## Description of the task
Leaving the pictures aside, transcribe the data below exactly.
——————————
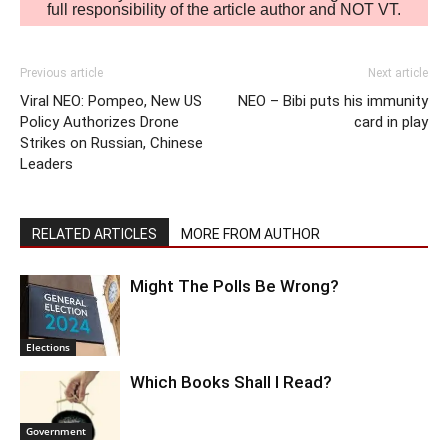
full responsibility of the article author and NOT VT.
Previous article
Next article
Viral NEO: Pompeo, New US
NEO – Bibi puts his immunity
Policy Authorizes Drone
card in play
Strikes on Russian, Chinese
Leaders
RELATED ARTICLES
MORE FROM AUTHOR
Might The Polls Be Wrong?
Elections
Which Books Shall I Read?
Government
——————————
## Output of the task
full responsibility of the article author and NOT VT.
Previous article
Next article
Viral NEO: Pompeo, New US
NEO – Bibi puts his immunity
Policy Authorizes Drone
card in play
Strikes on Russian, Chinese
Leaders
RELATED ARTICLES
MORE FROM AUTHOR
Might The Polls Be Wrong?
Elections
Which Books Shall I Read?
Government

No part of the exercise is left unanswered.